"We dyno-tested all 24 bikes, and they all gave between 128 to 133 horsepower at the rear wheel," KTM events manager Richard Ellis said.
This is his way of eliminating cheating in the KTM Super Duke Battle, the 12-race one-make championship for the naked, high-bar V-twins.
Last year contestants were allowed some engine tuning, including cylinder head work and engine blueprinting. Inevitably, the rules favoured those with the biggest budgets.
So this year, tweaks are out, but it's not a sealed-engine championship, so the dyno-tests are a way of checking for illegal work.
"If a bike gave 138 or 140 horsepower, I would want to have a look at it," Ellis said.
Riders get a race-kitted Supr Duke for £8,500, can cover the whole season for around £15,000, and get to keep the bike afterwards.
They certainly put on a good show at Thruxton, these booming 990cc V-twins. Journalist Alastair Fagan, who writes for
Fast Bikes magazine, won the race, but probably the most astonishing feat was performed by James Edmeades, who rode out the longest tank-slapper of the day and finished third.
Sunday PM: Now Crutchlow will GO for the BSB title
I was too cautious! Four hours ago I wrote in this blog: 'I'll bet that (Cal) Crutchlow scores his first BSB victory within another four races'.
...Then he went out and did in the very next race here at
Thruxton.
That was a cool and savvy ride by the 22-year-old to win the re-started second leg of the Bennetts British Superbike Championship.

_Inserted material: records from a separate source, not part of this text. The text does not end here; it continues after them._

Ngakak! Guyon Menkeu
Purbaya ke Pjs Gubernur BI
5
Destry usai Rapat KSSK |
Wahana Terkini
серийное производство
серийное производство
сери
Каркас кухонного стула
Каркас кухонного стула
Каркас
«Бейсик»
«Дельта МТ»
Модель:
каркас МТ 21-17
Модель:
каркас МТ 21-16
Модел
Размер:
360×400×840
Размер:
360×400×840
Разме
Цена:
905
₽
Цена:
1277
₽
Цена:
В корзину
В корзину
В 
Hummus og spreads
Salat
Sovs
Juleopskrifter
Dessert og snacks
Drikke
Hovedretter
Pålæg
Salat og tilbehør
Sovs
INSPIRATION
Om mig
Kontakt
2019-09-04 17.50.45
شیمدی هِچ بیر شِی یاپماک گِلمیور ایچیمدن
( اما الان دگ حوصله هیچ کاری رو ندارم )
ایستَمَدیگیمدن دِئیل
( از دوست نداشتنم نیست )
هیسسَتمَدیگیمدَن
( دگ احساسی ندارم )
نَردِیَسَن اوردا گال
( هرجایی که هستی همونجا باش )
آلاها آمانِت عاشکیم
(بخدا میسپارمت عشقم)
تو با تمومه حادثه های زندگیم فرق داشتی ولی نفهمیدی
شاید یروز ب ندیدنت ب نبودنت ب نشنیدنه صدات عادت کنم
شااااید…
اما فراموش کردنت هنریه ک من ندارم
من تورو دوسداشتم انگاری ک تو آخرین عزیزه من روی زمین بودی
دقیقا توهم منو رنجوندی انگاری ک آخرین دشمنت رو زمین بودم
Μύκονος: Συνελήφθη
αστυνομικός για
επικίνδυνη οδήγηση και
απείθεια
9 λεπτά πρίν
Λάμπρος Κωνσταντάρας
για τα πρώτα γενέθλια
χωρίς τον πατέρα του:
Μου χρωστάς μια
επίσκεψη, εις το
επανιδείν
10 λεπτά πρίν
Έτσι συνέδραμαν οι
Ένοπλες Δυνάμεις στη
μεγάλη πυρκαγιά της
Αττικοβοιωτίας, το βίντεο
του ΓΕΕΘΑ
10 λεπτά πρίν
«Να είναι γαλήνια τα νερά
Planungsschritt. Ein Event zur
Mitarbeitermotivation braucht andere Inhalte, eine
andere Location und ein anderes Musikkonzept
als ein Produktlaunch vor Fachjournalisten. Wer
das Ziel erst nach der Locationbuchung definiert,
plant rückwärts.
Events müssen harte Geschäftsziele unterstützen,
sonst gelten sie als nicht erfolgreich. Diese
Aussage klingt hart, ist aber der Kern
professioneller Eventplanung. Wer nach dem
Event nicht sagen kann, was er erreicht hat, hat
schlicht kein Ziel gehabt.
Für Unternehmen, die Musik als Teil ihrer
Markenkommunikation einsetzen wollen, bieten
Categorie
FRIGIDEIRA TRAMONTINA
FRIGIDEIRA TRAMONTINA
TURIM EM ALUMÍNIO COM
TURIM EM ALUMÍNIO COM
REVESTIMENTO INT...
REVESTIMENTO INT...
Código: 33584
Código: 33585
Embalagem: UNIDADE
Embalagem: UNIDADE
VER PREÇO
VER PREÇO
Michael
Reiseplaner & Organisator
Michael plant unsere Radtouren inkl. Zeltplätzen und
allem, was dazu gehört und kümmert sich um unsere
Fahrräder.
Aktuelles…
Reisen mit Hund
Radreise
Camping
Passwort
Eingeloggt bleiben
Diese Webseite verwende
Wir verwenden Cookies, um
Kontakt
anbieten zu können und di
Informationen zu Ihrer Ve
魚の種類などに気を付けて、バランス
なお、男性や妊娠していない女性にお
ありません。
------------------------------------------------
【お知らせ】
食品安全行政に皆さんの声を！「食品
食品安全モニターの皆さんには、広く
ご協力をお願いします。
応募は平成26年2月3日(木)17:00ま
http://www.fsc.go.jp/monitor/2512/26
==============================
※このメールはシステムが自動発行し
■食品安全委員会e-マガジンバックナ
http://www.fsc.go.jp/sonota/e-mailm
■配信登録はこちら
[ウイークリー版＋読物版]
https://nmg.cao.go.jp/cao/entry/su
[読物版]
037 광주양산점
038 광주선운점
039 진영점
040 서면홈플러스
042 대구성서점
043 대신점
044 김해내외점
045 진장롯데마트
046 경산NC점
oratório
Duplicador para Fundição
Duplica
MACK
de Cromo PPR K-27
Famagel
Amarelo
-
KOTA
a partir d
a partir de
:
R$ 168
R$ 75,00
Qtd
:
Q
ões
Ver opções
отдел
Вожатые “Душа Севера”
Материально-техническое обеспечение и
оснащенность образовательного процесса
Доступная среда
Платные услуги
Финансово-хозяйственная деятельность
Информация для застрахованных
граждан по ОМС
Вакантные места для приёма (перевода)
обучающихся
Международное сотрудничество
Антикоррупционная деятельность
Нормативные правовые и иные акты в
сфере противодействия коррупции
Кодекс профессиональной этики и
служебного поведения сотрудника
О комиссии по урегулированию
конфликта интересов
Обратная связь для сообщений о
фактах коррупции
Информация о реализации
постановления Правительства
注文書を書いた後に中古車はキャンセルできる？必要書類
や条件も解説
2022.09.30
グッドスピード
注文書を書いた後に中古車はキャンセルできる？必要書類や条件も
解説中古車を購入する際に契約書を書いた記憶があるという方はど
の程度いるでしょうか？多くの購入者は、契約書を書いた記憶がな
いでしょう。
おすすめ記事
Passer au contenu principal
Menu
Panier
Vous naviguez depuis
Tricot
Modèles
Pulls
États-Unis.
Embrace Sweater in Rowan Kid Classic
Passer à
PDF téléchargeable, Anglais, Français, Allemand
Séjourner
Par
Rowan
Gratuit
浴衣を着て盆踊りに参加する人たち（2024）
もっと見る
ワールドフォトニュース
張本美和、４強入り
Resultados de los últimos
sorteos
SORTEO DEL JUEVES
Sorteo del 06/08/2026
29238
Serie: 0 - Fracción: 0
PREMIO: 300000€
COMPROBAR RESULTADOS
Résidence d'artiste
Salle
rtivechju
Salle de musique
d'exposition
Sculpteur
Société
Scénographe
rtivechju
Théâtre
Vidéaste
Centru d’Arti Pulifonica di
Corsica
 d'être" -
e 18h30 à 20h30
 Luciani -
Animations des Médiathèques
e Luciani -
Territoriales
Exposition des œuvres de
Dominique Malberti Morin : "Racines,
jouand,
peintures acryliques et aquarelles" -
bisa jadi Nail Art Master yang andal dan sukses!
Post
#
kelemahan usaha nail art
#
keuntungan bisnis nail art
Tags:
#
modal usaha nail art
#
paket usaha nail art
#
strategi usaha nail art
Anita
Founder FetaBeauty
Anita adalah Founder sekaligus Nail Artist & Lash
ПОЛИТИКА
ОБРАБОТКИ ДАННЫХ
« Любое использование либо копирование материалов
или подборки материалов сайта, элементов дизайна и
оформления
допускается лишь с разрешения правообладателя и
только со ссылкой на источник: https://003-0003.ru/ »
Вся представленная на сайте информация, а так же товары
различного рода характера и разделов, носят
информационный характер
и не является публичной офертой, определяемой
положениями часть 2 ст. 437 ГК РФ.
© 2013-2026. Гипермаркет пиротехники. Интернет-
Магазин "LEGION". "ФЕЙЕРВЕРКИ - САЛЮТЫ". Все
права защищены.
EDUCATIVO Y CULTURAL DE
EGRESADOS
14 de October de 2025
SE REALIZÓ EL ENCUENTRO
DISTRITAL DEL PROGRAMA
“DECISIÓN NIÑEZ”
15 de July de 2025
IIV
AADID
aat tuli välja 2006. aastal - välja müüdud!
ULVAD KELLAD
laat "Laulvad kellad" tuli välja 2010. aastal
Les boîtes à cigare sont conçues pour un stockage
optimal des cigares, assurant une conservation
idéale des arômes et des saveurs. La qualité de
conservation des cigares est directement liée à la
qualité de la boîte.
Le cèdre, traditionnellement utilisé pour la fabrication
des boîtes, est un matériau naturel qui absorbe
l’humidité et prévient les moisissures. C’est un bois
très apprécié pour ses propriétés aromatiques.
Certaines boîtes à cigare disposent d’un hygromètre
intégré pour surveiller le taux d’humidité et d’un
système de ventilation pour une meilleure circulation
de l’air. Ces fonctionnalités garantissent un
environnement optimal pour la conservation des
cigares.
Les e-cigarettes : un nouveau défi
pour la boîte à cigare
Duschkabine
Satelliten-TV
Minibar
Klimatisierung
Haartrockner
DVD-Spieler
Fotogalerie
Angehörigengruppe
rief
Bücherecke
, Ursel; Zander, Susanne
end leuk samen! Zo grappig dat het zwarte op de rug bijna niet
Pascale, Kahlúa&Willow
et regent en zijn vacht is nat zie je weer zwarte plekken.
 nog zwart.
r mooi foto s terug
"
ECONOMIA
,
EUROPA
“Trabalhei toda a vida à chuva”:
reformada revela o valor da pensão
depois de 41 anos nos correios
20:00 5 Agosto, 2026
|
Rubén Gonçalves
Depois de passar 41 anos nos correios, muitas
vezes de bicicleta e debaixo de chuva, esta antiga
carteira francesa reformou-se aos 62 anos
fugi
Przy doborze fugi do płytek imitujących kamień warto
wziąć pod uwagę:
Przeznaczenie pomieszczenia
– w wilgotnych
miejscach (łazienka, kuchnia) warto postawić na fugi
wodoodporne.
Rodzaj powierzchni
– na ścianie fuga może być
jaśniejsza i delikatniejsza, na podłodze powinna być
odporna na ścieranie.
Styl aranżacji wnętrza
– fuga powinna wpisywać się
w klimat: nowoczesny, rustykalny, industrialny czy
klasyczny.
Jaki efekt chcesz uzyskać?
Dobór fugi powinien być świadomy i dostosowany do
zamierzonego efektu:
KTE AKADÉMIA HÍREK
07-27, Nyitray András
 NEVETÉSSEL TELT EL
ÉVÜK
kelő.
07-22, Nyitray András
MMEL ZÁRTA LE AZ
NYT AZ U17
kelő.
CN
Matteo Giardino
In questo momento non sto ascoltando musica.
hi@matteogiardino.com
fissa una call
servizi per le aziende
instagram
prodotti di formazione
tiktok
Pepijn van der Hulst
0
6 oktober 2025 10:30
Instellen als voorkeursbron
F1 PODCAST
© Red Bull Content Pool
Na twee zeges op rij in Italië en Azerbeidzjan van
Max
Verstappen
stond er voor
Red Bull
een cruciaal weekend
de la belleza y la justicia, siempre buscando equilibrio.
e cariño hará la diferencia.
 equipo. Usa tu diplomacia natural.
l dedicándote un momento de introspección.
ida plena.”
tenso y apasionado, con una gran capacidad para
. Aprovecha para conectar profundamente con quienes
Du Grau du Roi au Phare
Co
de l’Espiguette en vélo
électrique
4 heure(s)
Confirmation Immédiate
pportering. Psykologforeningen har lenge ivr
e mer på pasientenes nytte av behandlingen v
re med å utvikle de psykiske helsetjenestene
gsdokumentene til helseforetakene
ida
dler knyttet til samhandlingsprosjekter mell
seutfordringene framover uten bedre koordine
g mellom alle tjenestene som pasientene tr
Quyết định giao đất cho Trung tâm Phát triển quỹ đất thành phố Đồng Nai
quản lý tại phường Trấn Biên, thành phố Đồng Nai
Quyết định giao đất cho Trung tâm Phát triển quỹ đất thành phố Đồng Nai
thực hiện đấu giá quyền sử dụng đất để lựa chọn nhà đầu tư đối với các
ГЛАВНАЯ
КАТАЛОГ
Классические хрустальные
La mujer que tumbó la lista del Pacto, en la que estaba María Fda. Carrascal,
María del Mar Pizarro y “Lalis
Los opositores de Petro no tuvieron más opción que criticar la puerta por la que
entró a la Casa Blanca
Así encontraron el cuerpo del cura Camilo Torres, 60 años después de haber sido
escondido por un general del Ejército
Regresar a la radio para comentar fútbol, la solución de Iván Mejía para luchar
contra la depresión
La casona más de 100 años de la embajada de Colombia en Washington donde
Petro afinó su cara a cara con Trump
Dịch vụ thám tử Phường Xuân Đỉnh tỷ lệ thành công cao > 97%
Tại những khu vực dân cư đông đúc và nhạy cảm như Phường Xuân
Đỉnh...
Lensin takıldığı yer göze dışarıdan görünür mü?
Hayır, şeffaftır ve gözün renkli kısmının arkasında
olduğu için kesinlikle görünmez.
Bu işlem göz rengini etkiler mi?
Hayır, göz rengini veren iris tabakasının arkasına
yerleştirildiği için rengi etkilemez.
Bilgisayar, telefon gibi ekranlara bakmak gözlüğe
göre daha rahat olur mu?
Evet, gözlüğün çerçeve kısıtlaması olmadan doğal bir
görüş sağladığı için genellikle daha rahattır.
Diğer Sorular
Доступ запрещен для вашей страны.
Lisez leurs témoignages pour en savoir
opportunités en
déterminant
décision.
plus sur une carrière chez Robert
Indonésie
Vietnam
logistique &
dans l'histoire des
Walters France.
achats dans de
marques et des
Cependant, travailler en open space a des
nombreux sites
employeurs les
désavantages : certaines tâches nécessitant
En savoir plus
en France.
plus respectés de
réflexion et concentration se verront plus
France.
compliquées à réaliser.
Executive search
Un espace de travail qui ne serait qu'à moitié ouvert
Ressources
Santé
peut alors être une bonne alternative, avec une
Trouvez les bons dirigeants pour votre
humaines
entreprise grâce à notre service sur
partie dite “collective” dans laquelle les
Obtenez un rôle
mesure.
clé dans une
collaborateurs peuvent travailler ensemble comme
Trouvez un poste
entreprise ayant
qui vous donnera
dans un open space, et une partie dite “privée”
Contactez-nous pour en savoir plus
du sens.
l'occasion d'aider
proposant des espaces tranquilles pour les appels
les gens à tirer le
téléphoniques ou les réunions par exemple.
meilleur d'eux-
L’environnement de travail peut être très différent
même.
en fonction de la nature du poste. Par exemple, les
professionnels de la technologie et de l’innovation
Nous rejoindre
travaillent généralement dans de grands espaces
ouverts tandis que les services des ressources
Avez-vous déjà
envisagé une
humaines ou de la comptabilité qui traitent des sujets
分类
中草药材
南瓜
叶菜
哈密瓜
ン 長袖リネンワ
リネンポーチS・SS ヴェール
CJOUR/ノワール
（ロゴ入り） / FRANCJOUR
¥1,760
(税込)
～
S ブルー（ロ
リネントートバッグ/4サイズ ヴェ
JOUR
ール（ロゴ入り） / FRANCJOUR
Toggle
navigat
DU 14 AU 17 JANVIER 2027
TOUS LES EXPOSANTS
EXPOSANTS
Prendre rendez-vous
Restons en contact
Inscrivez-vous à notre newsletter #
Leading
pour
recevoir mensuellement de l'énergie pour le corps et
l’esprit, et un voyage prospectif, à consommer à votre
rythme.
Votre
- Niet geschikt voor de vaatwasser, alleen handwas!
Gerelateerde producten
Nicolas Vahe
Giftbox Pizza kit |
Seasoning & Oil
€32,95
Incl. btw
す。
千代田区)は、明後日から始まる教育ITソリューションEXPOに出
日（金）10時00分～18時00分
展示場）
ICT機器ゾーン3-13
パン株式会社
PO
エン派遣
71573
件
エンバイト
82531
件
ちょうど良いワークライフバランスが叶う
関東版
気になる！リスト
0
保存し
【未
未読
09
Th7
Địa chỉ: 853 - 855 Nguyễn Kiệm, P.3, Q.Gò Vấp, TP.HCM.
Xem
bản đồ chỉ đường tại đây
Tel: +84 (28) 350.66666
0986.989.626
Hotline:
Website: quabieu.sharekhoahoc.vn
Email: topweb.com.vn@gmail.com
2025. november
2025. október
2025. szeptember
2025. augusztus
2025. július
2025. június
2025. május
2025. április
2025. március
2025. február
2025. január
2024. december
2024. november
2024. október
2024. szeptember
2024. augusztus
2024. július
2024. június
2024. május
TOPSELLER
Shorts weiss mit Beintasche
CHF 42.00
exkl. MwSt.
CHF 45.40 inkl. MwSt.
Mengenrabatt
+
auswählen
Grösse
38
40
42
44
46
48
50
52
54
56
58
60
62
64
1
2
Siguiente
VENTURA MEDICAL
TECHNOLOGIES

With 15 of the original 20 laps left, Crutchlow made a drag-race drive from the grid and opened up a two-second gap.
We all expected Shane Byrne, a veteran of around 150 BSB starts, to come driving through on the Airwaves Ducati. But he lagged in fifth place, at the back of a pack containing Tom Sykes, Michael Rutter and Leon Haslam, for too long. But the time he broke clear into second place there were only three laps remaining, and Crutchlow never went a millimetre wrong.